▶ [RECORDS]

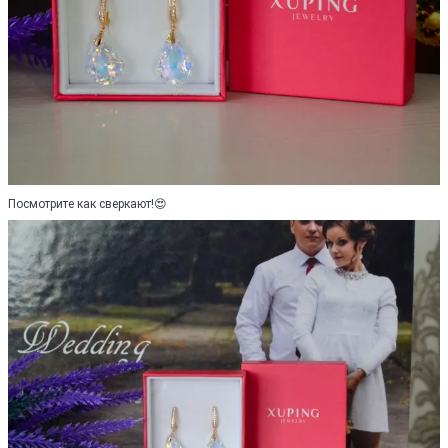
Посмотрите как сверкают!😍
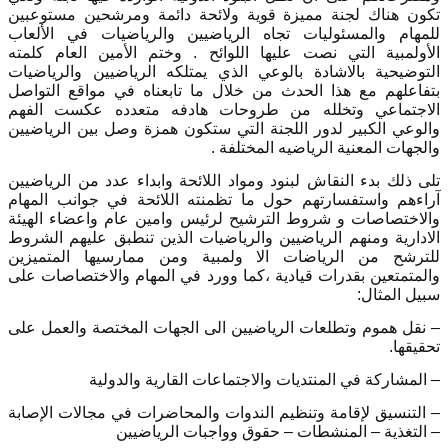
تكون هناك لجنة مميزة قوية ولائحة دائمة ومرشحين مستوعبين
للمهام والمسئوليات تجاه الرياضيين والرياضيات في الألعاب
الأولمبية التي نصت عليها اللوائح . وختم الأمين العام كلمته
التوضيحية بالاشادة بالوعي الذي يمتلكه الرياضيين والرياضيات
بتفاعلهم مع هذا الحدث من خلال ما تابعناه في مواقع التواصل
الاجتماعي وتخلله من طروحات هادفه متعدده عكست الفهم
والوعي الكبير لدور اللجنة التي ستكون همزة وصل بين الرياضيين
والجهات المعنية الرياضيه المختلفة .
تلى ذلك بدء النقاش لبنود ومواد اللائحة وابداء عدد من الرياضيين
آراءهم واستفسارتهم حول ما تظمنته اللائحة في جوانب المهام
والاختصاصات و شروط الترشيح لرئيس وامين عام واعضاء الهيئة
الادارية ومنهم الرياضيين والرياضيات الذين تنطبق عليهم الشروط
للترشح من الرياضات الا ولمبية ومن ممارسيها المتميزين
والمتمتعين بقدرات قيادية ،كما وورد في المهام والاختصاصات على
سبيل المثال:
– نقل هموم وتطلعات الرياضيين الى الجهات المختصة والعمل على
تحقيقها.
– المشاركة في المنتديات والاجتماعات القارية والدولية
– التنسيق لإقامة وتنظيم الندوات والمحاضرات في مجالات الإصابة
– التغذية – المنشطات – حقوق وواجبات الرياضيين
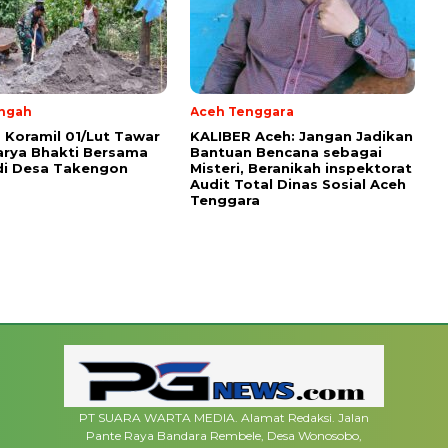
ngah
Aceh Tenggara
a Koramil 01/Lut Tawar
KALIBER Aceh: Jangan Jadikan
arya Bhakti Bersama
Bantuan Bencana sebagai
di Desa Takengon
Misteri, Beranikah inspektorat
Audit Total Dinas Sosial Aceh
Tenggara
PT SUARA WARTA MEDIA. Alamat Redaksi. Jalan
Pante Raya Bandara Rembele, Desa Wonosobo,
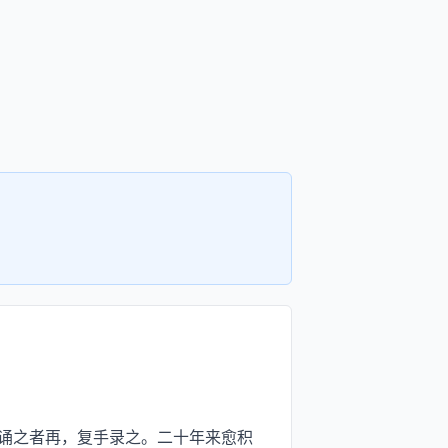
诵之者再，复手录之。二十年来愈积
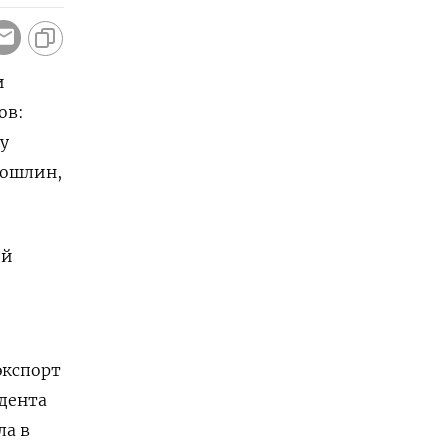
и
ов:
у
пошлин,
ий
экспорт
идента
ла в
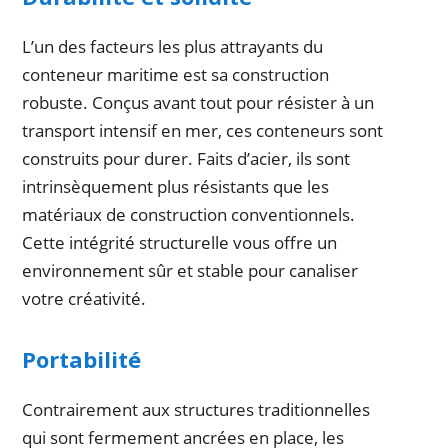
L’un des facteurs les plus attrayants du
conteneur maritime est sa construction
robuste. Conçus avant tout pour résister à un
transport intensif en mer, ces conteneurs sont
construits pour durer. Faits d’acier, ils sont
intrinsèquement plus résistants que les
matériaux de construction conventionnels.
Cette intégrité structurelle vous offre un
environnement sûr et stable pour canaliser
votre créativité.
Portabilité
Contrairement aux structures traditionnelles
qui sont fermement ancrées en place, les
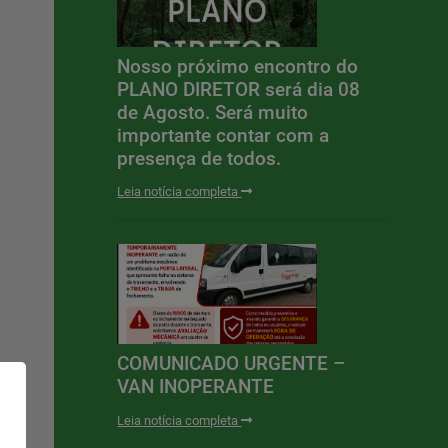
Nosso próximo encontro do
PLANO DIRETOR será dia 08
de Agosto. Será muito
importante contar com a
presença de todos.
Leia notícia completa
COMUNICADO URGENTE –
VAN INOPERANTE
Leia notícia completa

▶ [WORK INSTRUCTION] Where the word "plus" occurs in a line of the records, copy that line.

▶ [TASK RESPONSE]
L’un des facteurs les plus attrayants du
intrinsèquement plus résistants que les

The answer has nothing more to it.